After tracking down numerous alternatives to Google App Engine after hitting a wall on Project Fangorn, I looked at the most promising alternatives in more depth. Here is what I found.
Using GigaSpaces XAP would mean–at a minimum–creating Python bindings to their C++ API and re-writing my data model. Actually running on their EC2 value added service costs a significant premium over what Amazon EC2 costs. While they do offer XAP free to startups, in that case then you have to operate your own servers and the list of alternatives in that space is quite large. I also couldn’t find any statements by GigaSpaces that indicated that you could have no instances running and have one spun up if a web request comes in, so it looks like at least one small instance would have to be running constantly putting the minimum cost at over $200 a month to use their EC2 service.
Using 10gen would currently mean a total rewrite as it currently supports Jython rather then Python and the effort to get Pylons working on Jython is not yet complete. Once that effort is complete 10gen becomes more promising as then I should only need to rewrite my datamodel and I might not even need to do that at some point as the 10gen folks have indicated they are willing to take on the portability issue. In their alpha stage, they are providing free hosting with quotas and their FAQ states “but will be competitive with other offerings, and with a very low minimum bill size”.

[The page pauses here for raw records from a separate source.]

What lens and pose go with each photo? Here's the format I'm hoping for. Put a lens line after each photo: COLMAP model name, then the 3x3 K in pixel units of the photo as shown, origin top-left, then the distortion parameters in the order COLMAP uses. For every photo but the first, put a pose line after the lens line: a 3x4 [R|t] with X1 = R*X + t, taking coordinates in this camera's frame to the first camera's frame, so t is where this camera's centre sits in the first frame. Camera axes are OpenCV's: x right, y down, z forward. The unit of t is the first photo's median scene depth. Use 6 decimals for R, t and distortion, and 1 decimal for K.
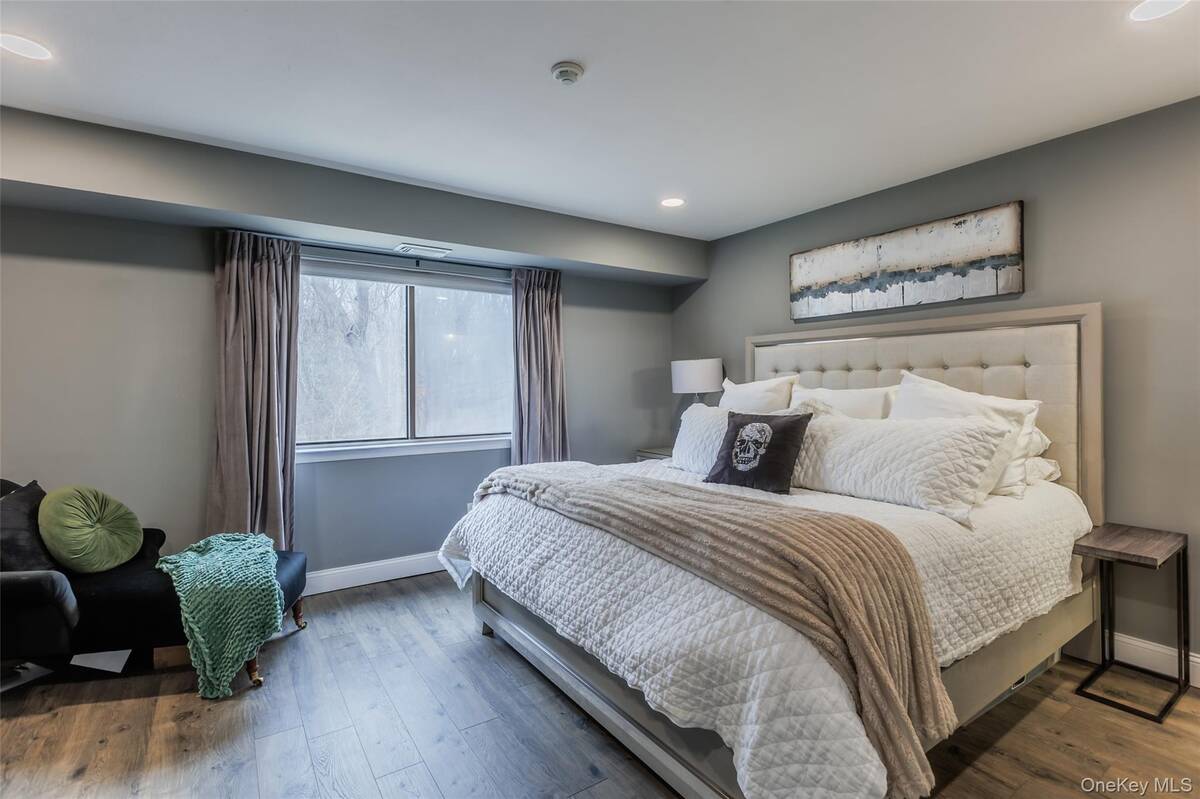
lens RADIAL K [[571.3, 0, 601.1], [0, 571.3, 390.2], [0, 0, 1]] dist [-0.001875, -0.000095]
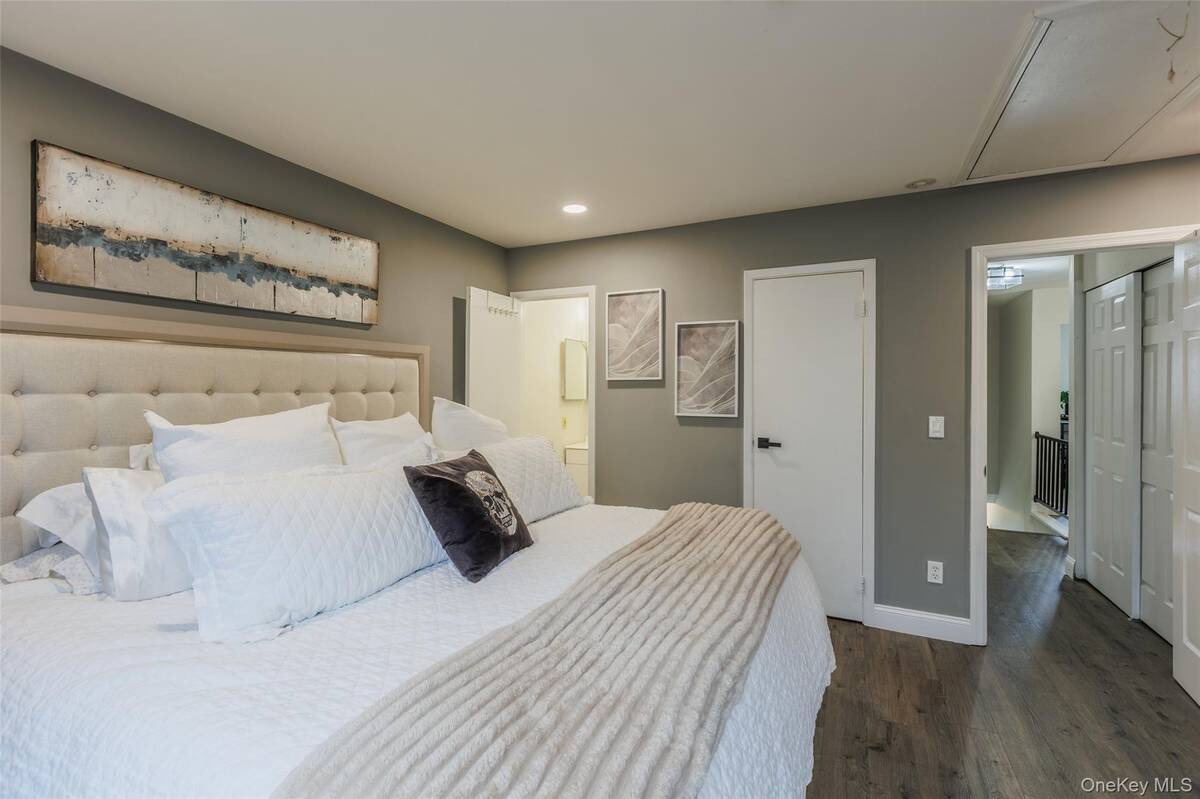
lens RADIAL K [[543.7, 0, 599.4], [0, 543.7, 395.5], [0, 0, 1]] dist [-0.001610, 0.000087]
pose [[-0.496241, -0.003167, 0.868179, -0.346969], [0.009775, 0.999910, 0.009235, -0.036488], [-0.868130, 0.013069, -0.496165, 1.019520]]
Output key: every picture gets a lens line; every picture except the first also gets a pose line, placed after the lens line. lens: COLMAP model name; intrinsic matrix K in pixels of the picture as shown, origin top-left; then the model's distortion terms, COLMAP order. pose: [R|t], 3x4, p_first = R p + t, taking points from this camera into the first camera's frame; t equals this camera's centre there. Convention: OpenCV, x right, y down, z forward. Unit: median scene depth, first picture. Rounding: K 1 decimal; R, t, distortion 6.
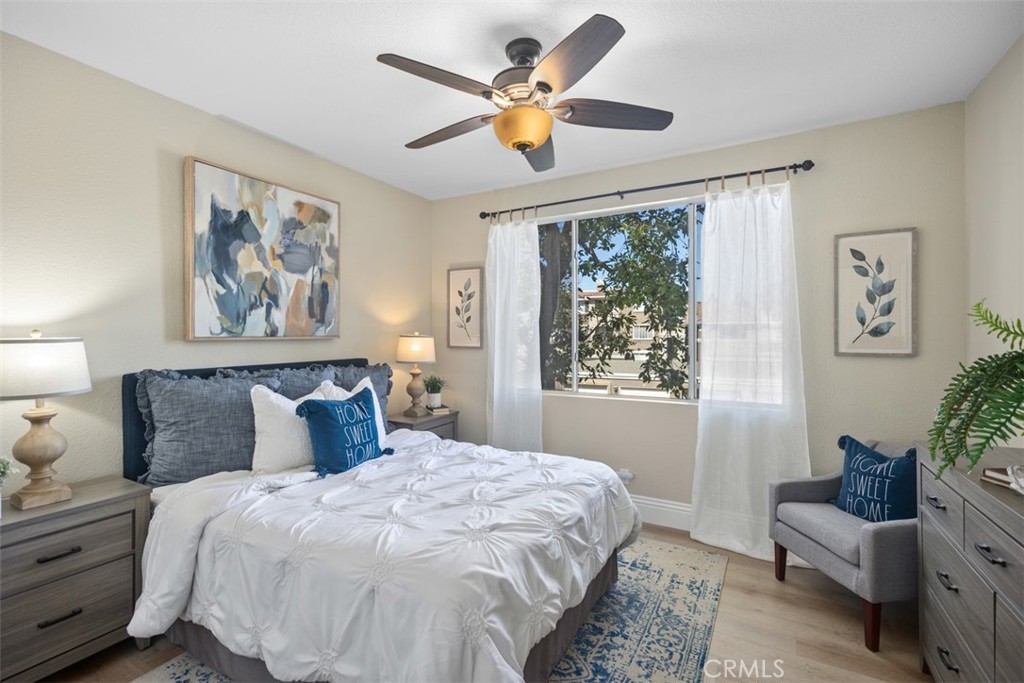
lens RADIAL K [[460.0, 0, 513.5], [0, 460.0, 338.3], [0, 0, 1]] dist [0.006749, -0.002114]
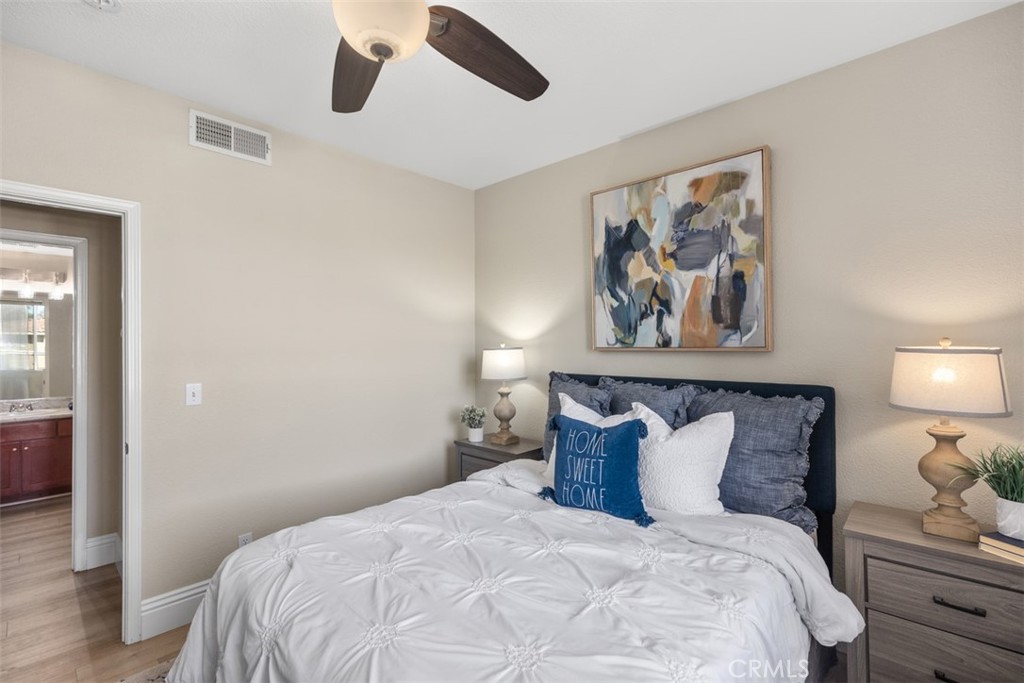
lens RADIAL K [[460.0, 0, 514.6], [0, 460.0, 338.1], [0, 0, 1]] dist [0.006749, -0.002114]
pose [[-0.245283, -0.024276, -0.969147, 0.408941], [-0.016846, 0.999642, -0.020776, 0.001063], [0.969305, 0.011230, -0.245604, 0.955801]]
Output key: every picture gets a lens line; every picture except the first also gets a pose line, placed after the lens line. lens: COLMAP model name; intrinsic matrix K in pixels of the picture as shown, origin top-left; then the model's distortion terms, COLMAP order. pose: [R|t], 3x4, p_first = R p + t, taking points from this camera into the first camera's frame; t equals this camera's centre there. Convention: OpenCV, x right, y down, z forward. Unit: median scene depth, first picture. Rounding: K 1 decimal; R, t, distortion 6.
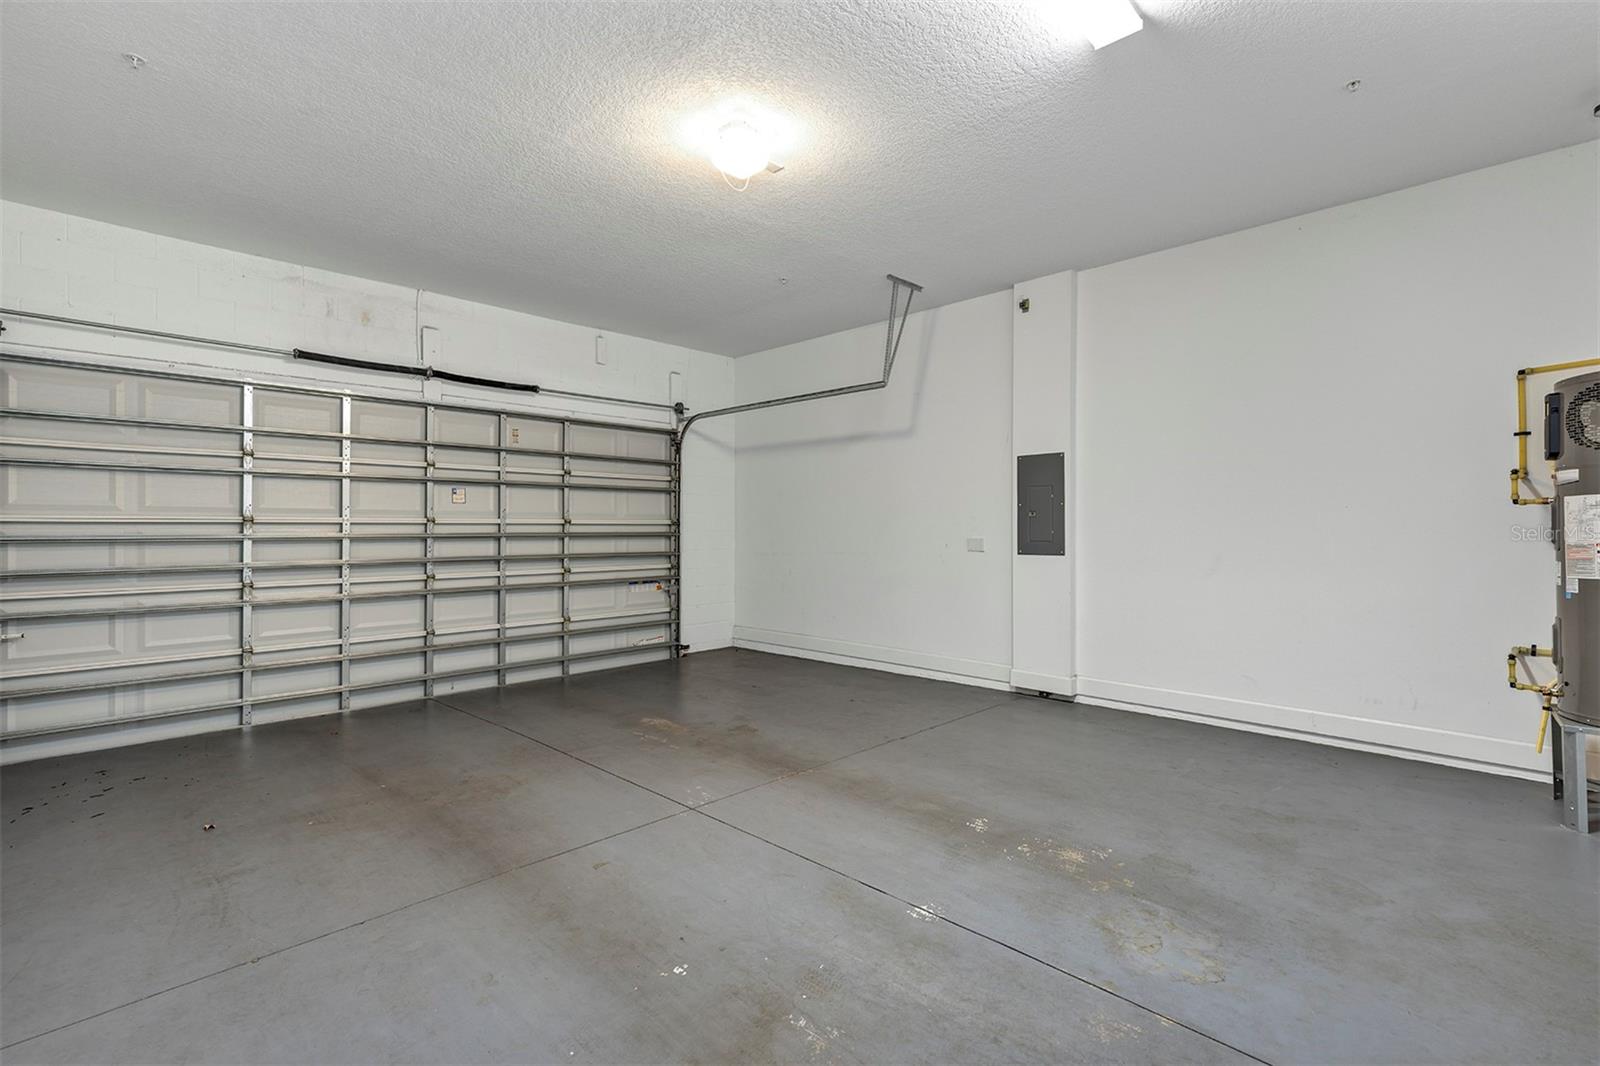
lens RADIAL K [[727.2, 0, 791.8], [0, 727.2, 527.2], [0, 0, 1]] dist [0.004534, -0.000109]
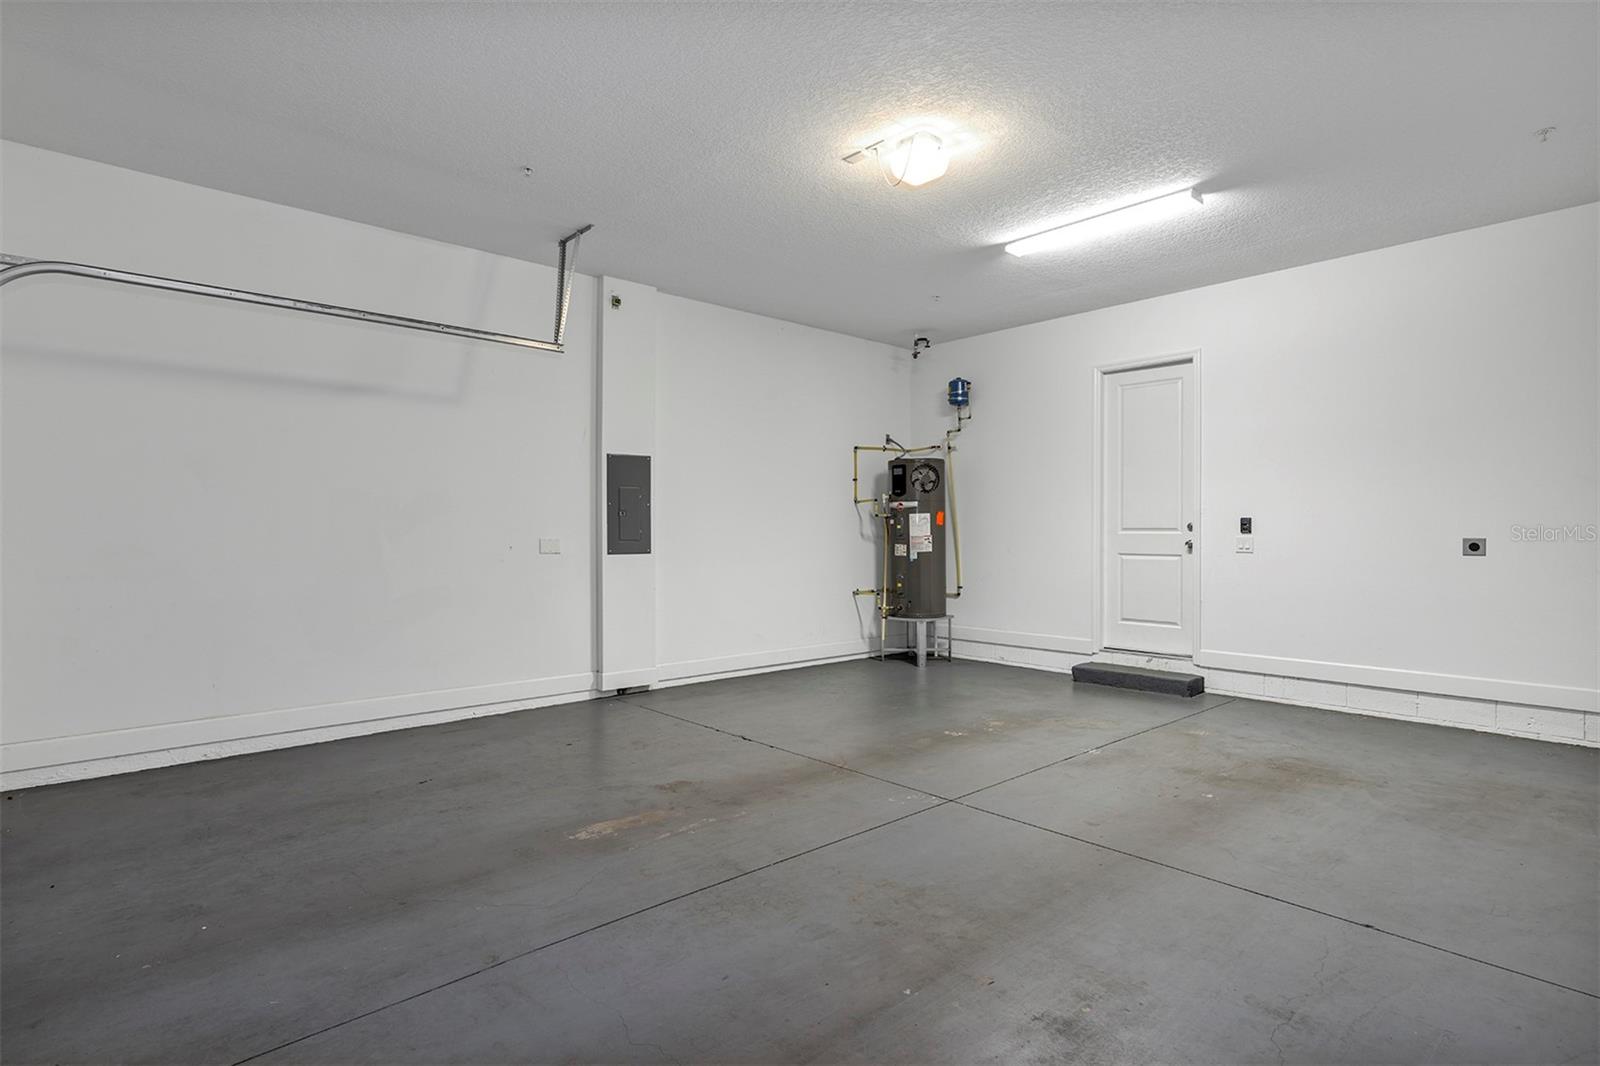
lens RADIAL K [[818.6, 0, 792.7], [0, 818.6, 532.4], [0, 0, 1]] dist [-0.000539, -0.001766]
pose [[0.062601, -0.000361, 0.998039, -0.814157], [-0.002294, 0.999997, 0.000506, 0.007110], [-0.998036, -0.002321, 0.062600, 0.723723]]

For those using Django rather then Pylons 10gen is working on putting the DJango data model on top of their API.
Amazon EC2 & SimpleDB
Running Python is no problem on EC2, nor is accessing SimpleDB since it is accessed via a REST API. So after rewriting my datamodel I would get the joy of managing my own instances and a minimum bill of over $70 a month. I could add third party instance management for an increase in my monthly minimum to over $100 a month.
UPDATE 10/23/2008: Amazon has announced a private beta for their own monitoring, load balancing, and automatic scaling service offering. No mention of price and it seems likely to be simply included with EC2 service.
to see who gets there first. Will it be:
- Google by raising their mcycle soft cap, excluding the mcycle consumption of puts from the calculation, or reducing the mcycle consumption of puts?
- GigaSpaces by lowering their EC2 premium, allowing an app to go offline until a web request comes in, and providing Python bindings?
- 10gen indirectly with the help of those working on getting Pylons working on Jython (or directly by providing the DJango data model for those using Django)?
- Someone else?
If they all take too long?
Then there are numerous options and a few of them follow.
The one that might involve the least changes to my existing code could be continuing and expanding the work of this project to make the GAE SDK portable. While doing this work would also help other GAE refugees to just change providers without changing code I don’t feel a great need to tie myself to the GAE API/object model.
An interesting project is Terracotta which uses Aspect Orient Programming to distribute existing multi-threaded Java apps. It could be possible to reuse everything in the project except for the part doing the aspecting, which would need to be rewritten to Python. Such an effort could potentially be combined with the work of continuing and expanding the work of making the GAE SDK portable.
Another interesting project is OpenSSI, which basically does the reverse of what is of virtualization. Rather then allowing multiple virtual machines to run on one physical machine, OpenSSI allows multiple physical machines (and virtual machines to I’d imagine) to be treated as one machine from the perspective of a virtual process (and thus from the developer’s perspective). You still have to deal sychronization just like writing a multi-threaded process as well as inter-process communication between different virtual processes, but you don’t have to deal with writing distribution code. This may not be a great thing to use for Python because of its global interpreter lock. When I started getting into Python a couple of years ago I made the decision to multiprocess rather then multithread because of the GIL. This has a couple of advantages anyway. One being robustness and the other being just a step away from being a networked distributed app. If something could be developed to allow the use of Terracotta with Python, then its likely the same could be done to make take advantage of OpenSSI as well.
The PyPy project could be useful in combining Terracotta or OpenSSI with Python since its goal is to let you create a custom interpretor for Python.
Another interesting project is Hadoop which is a distributed filesystem and its derivative HBase which is a distributed database.
Durus could be a starting point for distributed transactional memory in Python. I say starting point as it’s home page states “Durus is best suited to collections of less than a million instances with relatively stable state” so clearly it doesn’t scale as is.
This Wikipedia entry also lists numerous other software transactional memory implementations although most are not distributed but OpenSSI could be utilized to provide that.